[Required action]:
Transcribe all the data below exactly, leaving its pictures out.

[Provided data]:
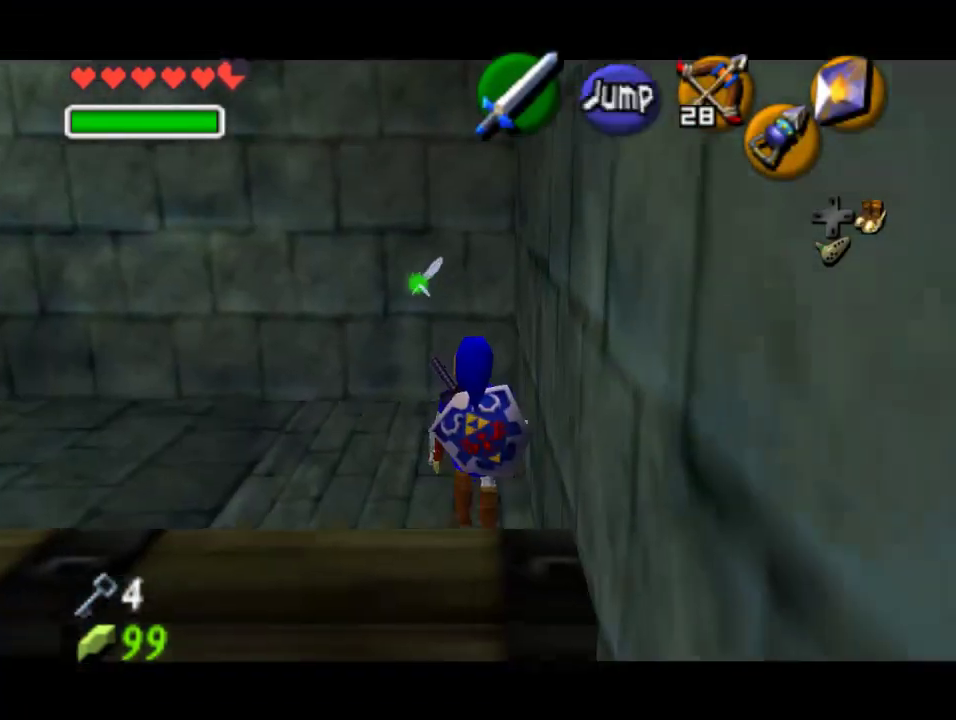
{"buttons": ["Z"], "left_stick": "down", "events": [[133, "A", "down"], [333, "A", "up"]]}
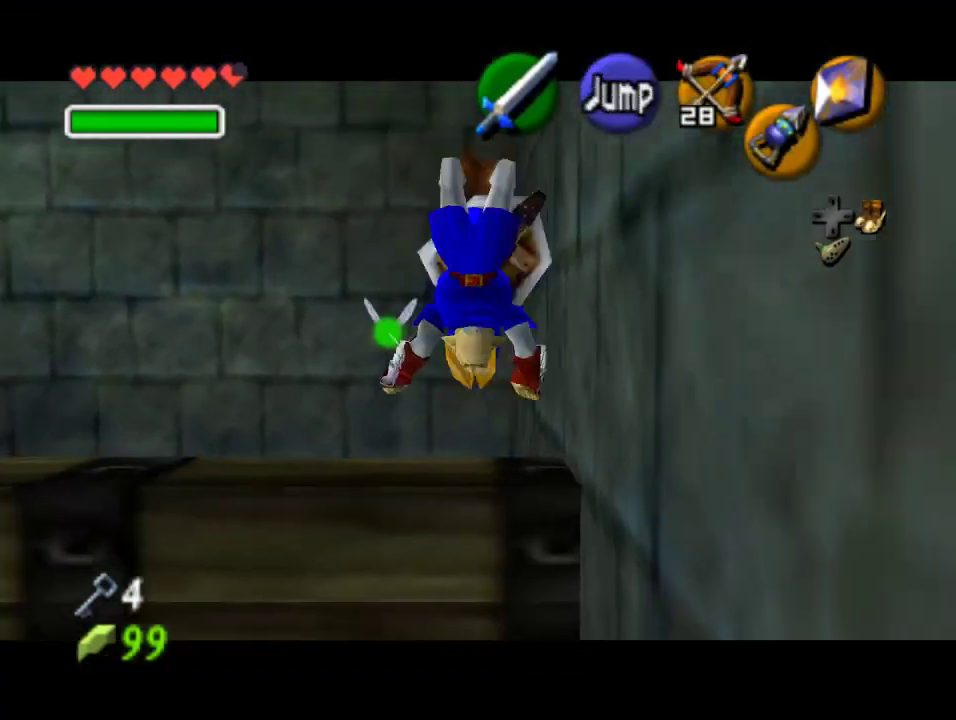
{"buttons": ["Z"], "left_stick": "down", "events": []}
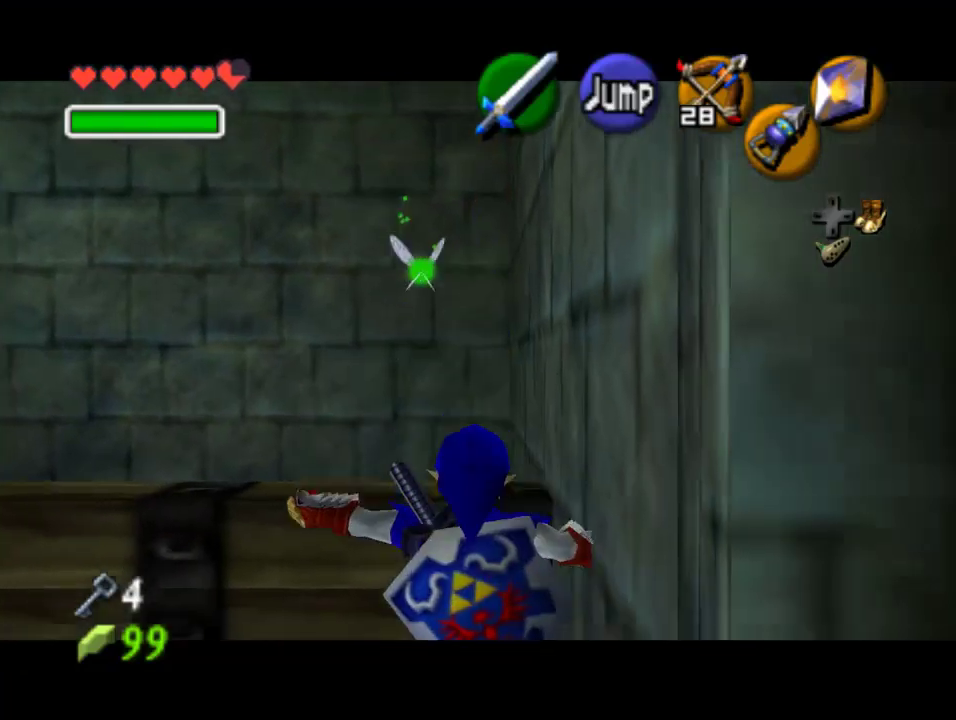
{"buttons": [], "left_stick": "right", "events": [[167, "Z", "up"], [433, "left_stick", "right"]]}
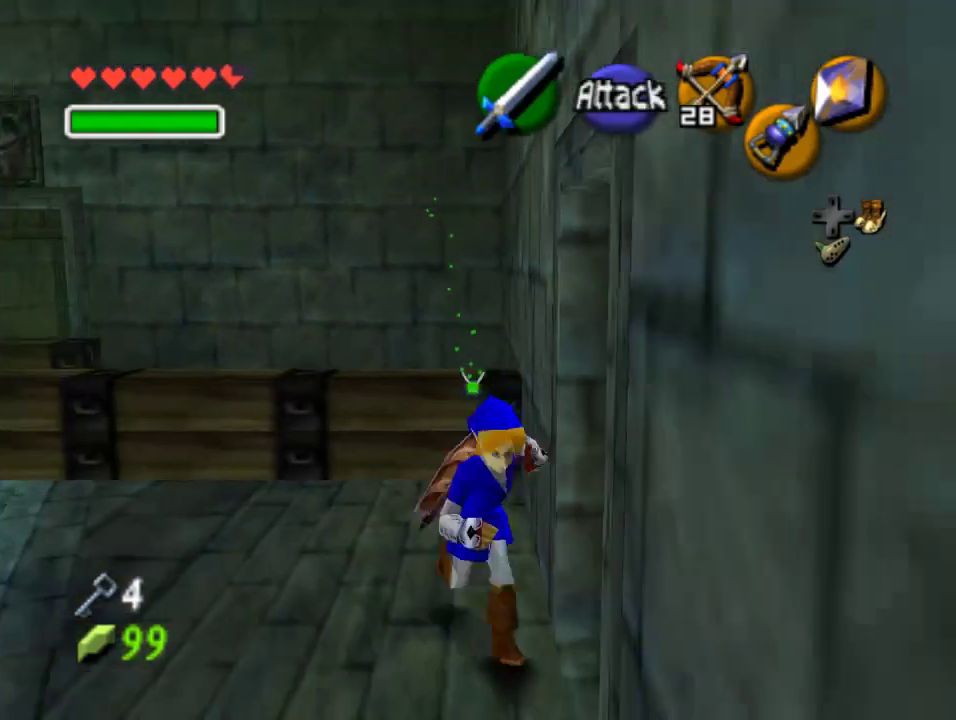
{"buttons": [], "left_stick": "center", "events": [[33, "A", "down"], [100, "left_stick", "center"], [133, "A", "up"], [200, "A", "down"], [467, "A", "up"]]}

[Result for this task]:
{"buttons": ["Z"], "left_stick": "down", "events": [[133, "A", "down"], [333, "A", "up"]]}
{"buttons": ["Z"], "left_stick": "down", "events": []}
{"buttons": [], "left_stick": "right", "events": [[167, "Z", "up"], [433, "left_stick", "right"]]}
{"buttons": [], "left_stick": "center", "events": [[33, "A", "down"], [100, "left_stick", "center"], [133, "A", "up"], [200, "A", "down"], [467, "A", "up"]]}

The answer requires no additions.